Ingredients:

  • 1 medium, medium/large eggplant
  • 1 medium onion
  • 1 ripe tomato or equivalent of cherry tomatoes
  • 1 small italian or 1/4 bell pepper (optional)
  • 2-3 cloves garlic
  • 1/4 cup extra virgin oil + 2 Tbsp for the glass dish + 2 Tbsp for saute pan + 2 Tbsp before baking = total 10 Tbsp (divided)

Instructions:

  • Cut the top of the eggplant, slice it in half and cut slits across. Don’t poke the eggplant, go about 1.5″-2″ deep (3-5 cm)
  • Add 1/4 cup extra virgin olive oil in a pan and saute on medium/medium-low the flesh part first, then the bottom for about 3-4 mins. It will soak all of the oil
  • Transfer the eggplant in a glass dish but add 2Tbsp extra virgin olive oil at the bottom
  • In the meantime, you can chop the onions, pepper (optional), tomato and garlic. Saute onions and peppers first, add the garlic for about 1 min until fragrant, then add tomatoes. Saute COVERED with 2 Tbsp extra virgin olive oil
  • If it becomes dry add a tablespoon or two of water.

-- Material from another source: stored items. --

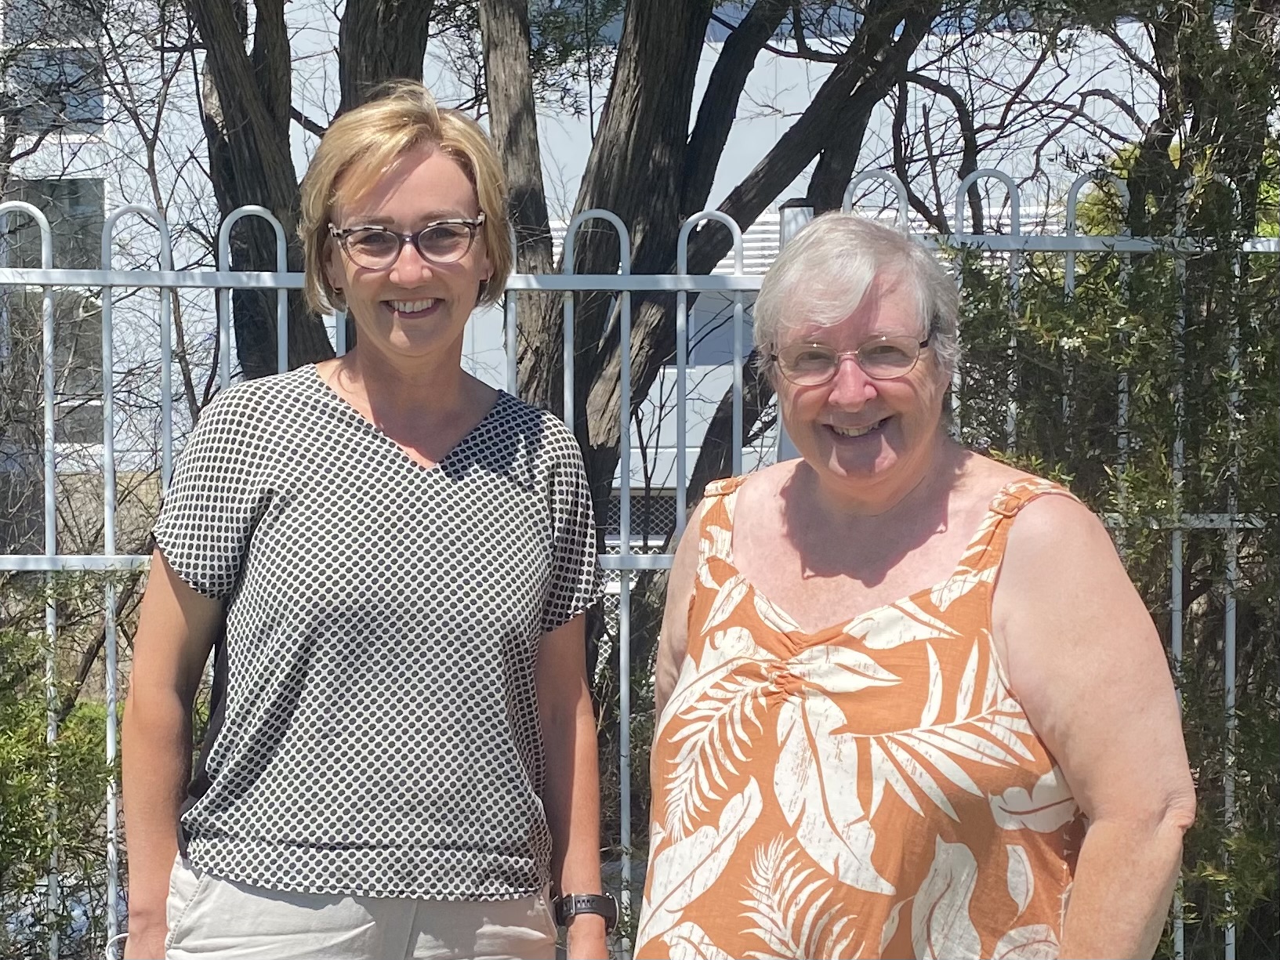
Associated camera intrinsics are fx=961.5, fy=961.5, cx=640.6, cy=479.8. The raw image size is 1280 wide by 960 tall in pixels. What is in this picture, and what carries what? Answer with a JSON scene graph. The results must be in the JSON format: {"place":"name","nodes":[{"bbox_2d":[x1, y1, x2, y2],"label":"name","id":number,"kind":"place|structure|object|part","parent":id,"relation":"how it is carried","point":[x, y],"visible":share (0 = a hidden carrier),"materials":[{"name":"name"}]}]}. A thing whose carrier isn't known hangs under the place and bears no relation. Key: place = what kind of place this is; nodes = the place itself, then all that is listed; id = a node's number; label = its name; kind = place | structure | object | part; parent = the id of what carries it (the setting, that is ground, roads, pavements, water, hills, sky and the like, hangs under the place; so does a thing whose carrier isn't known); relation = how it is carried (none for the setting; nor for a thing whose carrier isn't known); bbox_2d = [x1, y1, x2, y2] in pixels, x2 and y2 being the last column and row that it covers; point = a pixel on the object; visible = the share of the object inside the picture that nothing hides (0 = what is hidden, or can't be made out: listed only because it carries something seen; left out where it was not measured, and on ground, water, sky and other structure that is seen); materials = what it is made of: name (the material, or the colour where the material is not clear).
{"place":"outdoors","nodes":[
{"label":"outdoors","id":0,"kind":"place"},
{"bbox_2d":[0,0,1188,547],"label":"building","id":1,"kind":"structure","parent":0,"point":[748,162],"materials":[{"name":"white paint"}]},
{"bbox_2d":[3,7,102,133],"label":"window","id":2,"kind":"structure","parent":1,"relation":"in","point":[41,63],"materials":[{"name":"glass"}]},
{"bbox_2d":[4,180,105,448],"label":"window","id":3,"kind":"structure","parent":1,"relation":"in","point":[51,222],"materials":[{"name":"glass"}]},
{"bbox_2d":[600,487,678,543],"label":"window","id":4,"kind":"structure","parent":1,"relation":"in","point":[616,504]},
{"bbox_2d":[686,291,754,368],"label":"window","id":5,"kind":"structure","parent":1,"relation":"in","point":[724,345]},
{"label":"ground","id":6,"kind":"structure","parent":0},
{"bbox_2d":[0,598,116,959],"label":"shrub","id":7,"kind":"object","parent":6,"relation":"on","point":[12,778],"visible":0.72,"materials":[{"name":"green plant"}]},
{"bbox_2d":[188,0,443,392],"label":"tree","id":8,"kind":"object","parent":6,"relation":"on","point":[226,127],"visible":0.5,"materials":[{"name":"plant"}]},
{"label":"tree trunk","id":9,"kind":"part","parent":8,"relation":"part of","materials":[{"name":"brown wood"}]},
{"bbox_2d":[120,79,613,959],"label":"woman","id":10,"kind":"object","parent":6,"relation":"on","point":[411,154],"visible":0.98},
{"bbox_2d":[0,163,1279,959],"label":"metal fence","id":11,"kind":"object","parent":6,"relation":"on","point":[1228,625],"visible":0.75,"materials":[{"name":"metal"}]},
{"bbox_2d":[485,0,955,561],"label":"tree","id":12,"kind":"object","parent":6,"relation":"on","point":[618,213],"visible":0.64,"materials":[{"name":"plant"}]},
{"bbox_2d":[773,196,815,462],"label":"fence post","id":13,"kind":"object","parent":6,"relation":"on","point":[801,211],"visible":0.08,"materials":[{"name":"metal"}]},
{"bbox_2d":[630,211,1193,959],"label":"woman","id":14,"kind":"object","parent":6,"relation":"on","point":[1016,643],"visible":0.99},
{"bbox_2d":[935,38,1279,959],"label":"shrub","id":15,"kind":"object","parent":6,"relation":"on","point":[1129,466],"visible":0.63,"materials":[{"name":"green plant"}]}
]}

  • It should look like this
  • With a spoon or whatever fill the gaps between slits with the mix. That’s why it’s important to use a glass dish where eggplant will fit snugly.

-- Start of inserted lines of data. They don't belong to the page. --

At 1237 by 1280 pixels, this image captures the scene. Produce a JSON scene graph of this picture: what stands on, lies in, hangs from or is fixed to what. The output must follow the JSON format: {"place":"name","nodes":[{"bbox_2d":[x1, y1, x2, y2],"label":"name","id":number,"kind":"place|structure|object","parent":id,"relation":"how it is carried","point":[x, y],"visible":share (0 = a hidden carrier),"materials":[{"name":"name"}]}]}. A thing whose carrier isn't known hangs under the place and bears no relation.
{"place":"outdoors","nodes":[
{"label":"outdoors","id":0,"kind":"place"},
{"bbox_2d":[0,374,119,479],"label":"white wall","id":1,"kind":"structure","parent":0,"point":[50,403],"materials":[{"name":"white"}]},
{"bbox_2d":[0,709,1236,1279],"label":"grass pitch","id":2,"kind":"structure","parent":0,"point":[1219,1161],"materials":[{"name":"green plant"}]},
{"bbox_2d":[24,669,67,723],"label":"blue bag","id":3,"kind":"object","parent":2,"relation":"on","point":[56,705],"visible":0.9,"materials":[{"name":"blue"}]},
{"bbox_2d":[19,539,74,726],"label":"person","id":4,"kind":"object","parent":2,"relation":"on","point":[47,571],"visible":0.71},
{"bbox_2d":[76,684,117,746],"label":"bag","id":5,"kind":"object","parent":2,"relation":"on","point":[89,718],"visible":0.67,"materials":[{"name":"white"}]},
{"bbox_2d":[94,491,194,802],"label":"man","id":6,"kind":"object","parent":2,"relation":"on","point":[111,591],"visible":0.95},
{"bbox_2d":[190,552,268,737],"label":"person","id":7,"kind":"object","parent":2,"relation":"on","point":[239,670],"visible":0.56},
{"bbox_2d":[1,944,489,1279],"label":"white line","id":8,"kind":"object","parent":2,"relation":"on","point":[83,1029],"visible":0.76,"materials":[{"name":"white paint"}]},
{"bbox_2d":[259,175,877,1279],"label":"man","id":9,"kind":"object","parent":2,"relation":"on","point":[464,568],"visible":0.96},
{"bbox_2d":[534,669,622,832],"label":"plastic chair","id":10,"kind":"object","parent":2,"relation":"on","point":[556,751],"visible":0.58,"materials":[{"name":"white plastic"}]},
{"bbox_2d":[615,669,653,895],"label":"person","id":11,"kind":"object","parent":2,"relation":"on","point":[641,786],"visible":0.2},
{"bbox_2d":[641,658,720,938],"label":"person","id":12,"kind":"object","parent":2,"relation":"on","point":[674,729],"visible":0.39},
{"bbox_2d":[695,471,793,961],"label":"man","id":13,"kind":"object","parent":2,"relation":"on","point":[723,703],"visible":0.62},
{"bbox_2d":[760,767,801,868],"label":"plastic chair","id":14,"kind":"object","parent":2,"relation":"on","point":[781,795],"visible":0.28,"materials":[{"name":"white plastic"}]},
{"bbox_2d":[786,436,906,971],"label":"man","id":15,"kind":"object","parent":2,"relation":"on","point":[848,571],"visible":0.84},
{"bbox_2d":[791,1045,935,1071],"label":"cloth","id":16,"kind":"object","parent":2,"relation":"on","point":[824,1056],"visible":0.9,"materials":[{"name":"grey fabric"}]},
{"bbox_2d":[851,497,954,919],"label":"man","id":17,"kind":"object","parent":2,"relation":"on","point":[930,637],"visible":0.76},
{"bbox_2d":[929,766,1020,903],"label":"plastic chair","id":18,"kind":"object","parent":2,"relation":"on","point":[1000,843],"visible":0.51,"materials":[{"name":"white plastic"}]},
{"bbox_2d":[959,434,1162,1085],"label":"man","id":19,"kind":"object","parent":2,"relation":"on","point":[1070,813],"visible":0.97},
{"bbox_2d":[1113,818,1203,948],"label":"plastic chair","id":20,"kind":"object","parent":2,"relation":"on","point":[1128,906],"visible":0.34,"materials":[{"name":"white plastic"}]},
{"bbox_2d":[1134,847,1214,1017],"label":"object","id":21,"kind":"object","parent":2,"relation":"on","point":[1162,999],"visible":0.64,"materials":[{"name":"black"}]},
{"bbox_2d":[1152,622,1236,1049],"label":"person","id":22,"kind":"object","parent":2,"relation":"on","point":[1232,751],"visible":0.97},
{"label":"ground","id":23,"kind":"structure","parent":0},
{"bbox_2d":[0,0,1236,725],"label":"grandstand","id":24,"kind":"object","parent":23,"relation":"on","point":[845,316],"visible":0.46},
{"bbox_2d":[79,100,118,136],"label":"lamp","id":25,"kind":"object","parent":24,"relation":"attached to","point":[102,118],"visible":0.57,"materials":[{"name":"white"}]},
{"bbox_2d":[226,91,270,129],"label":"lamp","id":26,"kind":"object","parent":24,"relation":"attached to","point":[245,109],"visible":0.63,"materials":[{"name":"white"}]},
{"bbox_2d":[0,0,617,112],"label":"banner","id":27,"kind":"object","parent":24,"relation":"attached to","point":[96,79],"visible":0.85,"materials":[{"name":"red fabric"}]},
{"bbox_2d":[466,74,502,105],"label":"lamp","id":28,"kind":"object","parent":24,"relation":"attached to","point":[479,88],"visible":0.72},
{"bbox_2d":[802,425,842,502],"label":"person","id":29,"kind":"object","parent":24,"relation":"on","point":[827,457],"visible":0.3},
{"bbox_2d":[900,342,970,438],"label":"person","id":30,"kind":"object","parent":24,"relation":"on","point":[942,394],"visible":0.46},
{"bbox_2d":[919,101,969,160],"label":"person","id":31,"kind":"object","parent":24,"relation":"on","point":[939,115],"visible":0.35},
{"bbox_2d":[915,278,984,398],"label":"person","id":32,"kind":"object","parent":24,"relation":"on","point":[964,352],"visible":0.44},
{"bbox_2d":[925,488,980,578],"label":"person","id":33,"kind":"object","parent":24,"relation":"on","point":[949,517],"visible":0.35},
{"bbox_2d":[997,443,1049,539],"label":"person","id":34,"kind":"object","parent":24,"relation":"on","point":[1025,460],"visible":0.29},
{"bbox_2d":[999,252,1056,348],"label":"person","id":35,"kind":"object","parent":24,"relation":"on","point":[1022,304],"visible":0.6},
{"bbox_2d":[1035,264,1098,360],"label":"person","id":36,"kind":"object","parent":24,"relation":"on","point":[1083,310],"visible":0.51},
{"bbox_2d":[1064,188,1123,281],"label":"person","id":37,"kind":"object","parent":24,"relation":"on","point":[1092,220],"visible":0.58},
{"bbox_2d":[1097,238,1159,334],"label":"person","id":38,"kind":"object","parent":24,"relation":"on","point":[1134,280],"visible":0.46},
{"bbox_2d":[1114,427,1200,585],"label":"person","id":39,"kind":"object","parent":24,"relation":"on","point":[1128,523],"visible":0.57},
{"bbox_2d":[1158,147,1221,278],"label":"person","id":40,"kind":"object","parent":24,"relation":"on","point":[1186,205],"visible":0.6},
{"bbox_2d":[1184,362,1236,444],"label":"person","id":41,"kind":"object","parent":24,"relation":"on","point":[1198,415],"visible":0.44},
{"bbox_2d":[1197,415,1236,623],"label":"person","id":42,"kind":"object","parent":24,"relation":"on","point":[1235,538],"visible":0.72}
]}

  • Bake on 350F loosely covered with aluminum foil for 25 mins. Remove foil, continue baking for another 15 mins to a total of 40 mins.
  • Turn off the oven and open it a notch. Leave the eggplants until they are warm (30 mins) or room temperature (2 hrs +).
  • Sprinkle feta cheese and fresh parsley.